Kudos to ProPublica for "Examining Medicare," but there's more to this story than the bad apples
In April, the Department of Health and Human Services released its great Medicare data dump unlocking a treasure chest of reporting opportunities. The government revealed details about the $77 billion in payments Medicare made to 800,000 doctors who treat patients for Part B services, which include doctor visits, outpatient treatments, and lab services. News organizations and others had long pushed to make these numbers public, and once they were--thanks to a lawsuit filed by Dow Jones--the data did not disappoint. Not unexpectedly, ProPublica, expert in data slicing and dicing, pounced on the numbers. For its resulting series, called "Examining Medicare," ProPublica deserves a shout-out.
On April 16, ProPublica kicked off the series with a piece, co-published with NPR, reporting that Medicare continued to pay doctors even if they had been suspended from Medicaid, indicted or charged with fraud, or had settled civil allegations of submitting false claims to Medicare. Subsequent stories looked at ambulance companies in New Jersey billing Medicare for unusually large numbers of non-emergency ambulance rides in 2012, and docs who billed at Medicare's top level at least 90 percent of the time. A mid-June piece noted that doctors with unusual billing patterns--such as charging only for the most complicated and high-priced office visits--also had been "disciplined by their state medical boards or faced accusations against their licenses." The story nods to similar reporting done (sometimes in collaboration with ProPublica) by Bloomberg, The Wall Street Journal, theDallas Morning News, KQED in California, and the Chicago Tribune, which tailored the focus for their audiences and reached similar conclusions. The Dallas Morning News, for instance, found 10 of the 77 Texas providers who almost exclusively billed for the most expensive office visits in 2012 "have been fined or otherwise sanctioned by the Texas Medical Board."
Surely patients would want to know if their doctors were overbilling, and ProPublica's Treatment Tracker, which lets consumers compare their doctors to others, and its Patient Guide, which suggests good questions for patients to ask, are useful components of the package. Charles Ornstein, ProPublica's lead writer on the series, says the consumer features of the project "give people an opportunity to make the data personal to them."
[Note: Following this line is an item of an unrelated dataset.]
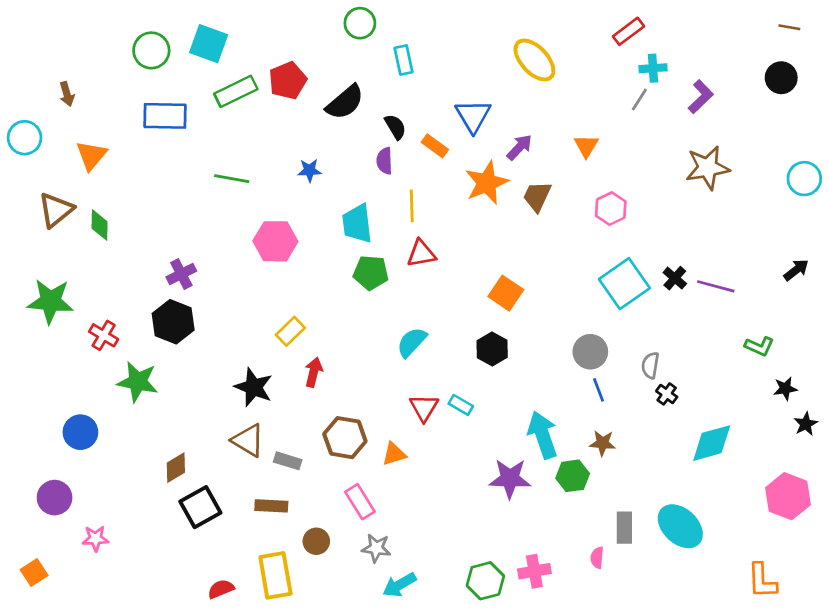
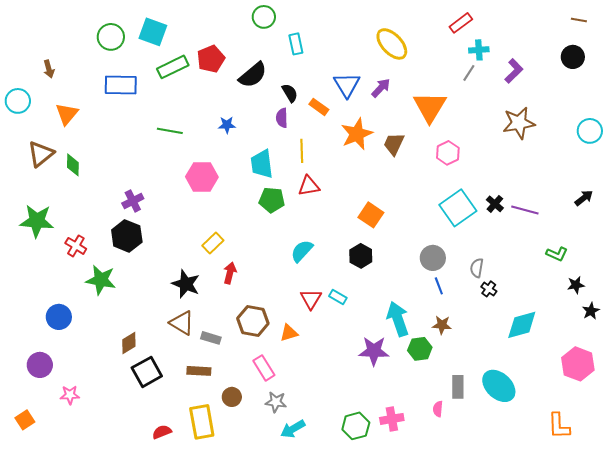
orange triangle: (586, 146) -> (430, 107), size x1.8
purple arrow: (519, 147) -> (381, 88), moved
And yet: Should consumers, a.k.a patients, have to police their doctors because the federal and state government health policemen have taken a hike, as ProPublica's reporting suggests they have? Ornstein says Medicare may have wanted reporters to help document fraud and abuse when it released its data. "CMS is giving a response it intends to put data out there that allows you to truth check," he told me. But the real question is why isn't Medicare doing its own truth checking? It's not surprising high billers often had other disciplinary problems; If a provider is willing to stretch the law in one area, why not another? What is it about Medicare's oversight of the nation's doctors that allows these outliers to continue business as usual despite a sanction now and then? The US healthcare system has evolved from a cottage industry to a profit-driven marketplace--what is it, politically, that has made this transition possible and allowed these doctors to continue flourishing? Fred Schulte, a senior reporter for the Center for Public Integrity, raised this point with me a couple weeks ago discussing his series detailing hypocrisy and regulatory neglect in the Medicare Advantage program. "Medicare managed care was a complete disaster, and then they opened the flood gates [to big money]," Schulte told me. "It's annoying that you don't see government learning from previous mistakes." Does Medicare really want to? Or are the pressures from the regulated to look the other way simply too great?
Ornstein's series does suggest that Medicare may not be doing enough policing, but doesn't really get into the whys. In the series opener he wrote: "ProPublica's analysis shows Medicare could and should be doing far more to use its own data to sniff out cost-inflating errors and fraud." In a May 29 piece, he reported the inspector general for the Department of Health and Human Services found Medicare was spending some $7 billion more than it should have for physician office visits and patient evaluations in 2010. Yet Medicare, in its reply to the IG's findings, says it has no plans to review the billings of doctors who almost always charge for the most expensive visits because it's not cost effective to do so. A regional inspector general, Dwayne Grant, who oversaw the new report told ProPublica, "We don't want to pay them too much but we don't want to pay them too little either." Last week, I highlighted six times Medicare has caved to pressure to go easy on an industry it's supposed to police; could this be a seventh?